Salari bassi, convenienza garantita

Per capire quanta convenienza possa ricavare la Cina dal trasferimento delle proprie aziende in Bangladesh è interessante leggere la variazione dei salari degli operai. Una fabbrica che in Cina paga i propri operai 2.000 yuan al mese (più o meno 290 dollari), a Dacca spende nel salario di un operaio locale non più di 170 yuan (cioè 25 dollari). Intanto l’economia del Bangladesh raccoglie i proventi, considerando che il settore dell’abbigliamento è un industria che vale 30 miliardi di dollari e rappresenta l’80% delle esportazioni di questo Paese.
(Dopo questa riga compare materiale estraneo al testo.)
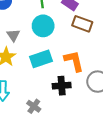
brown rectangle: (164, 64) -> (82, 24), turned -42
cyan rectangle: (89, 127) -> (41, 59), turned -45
Una pioggia di investimenti cinesi

I rapporti tra Cina e Bangladesh sono solidi. Nel 2016 Xi Jinping visitò il Paese e firmò 27 accordi commerciali per investimenti e prestiti pari a 24 miliardi di dollari. L’anno successivo Pechino ha investito in loco oltre 500 milioni di dollari, mentre nel 2016/2017 c’è stato addirittura un incremento di una settantina di milioni. Numeri importanti per un Paese che è il secondo esportatore di abbigliamento dietro la Cina e che quest’anno dovrebbe spedire in tutto il mondo 39 miliardi di dollari di vestiti. L’obiettivo di Dacca è arrivare a 50 pieni nel 2021.

I vantaggi di Pechino

La migrazione delle imprese dalla Cina ad altri Paesi asiatici comporta un danno per Pechino? Secondo alcuni analisti non nel lungo periodo. Se nel breve il Dragone risentirà dei mancati guadagni, con il passare del tempo i vantaggi potrebbero essere superiori, perché senza le fabbriche manifatturiere la Cina potrebbe dedicarsi a sviluppare aziende sempre più all’avanguardia.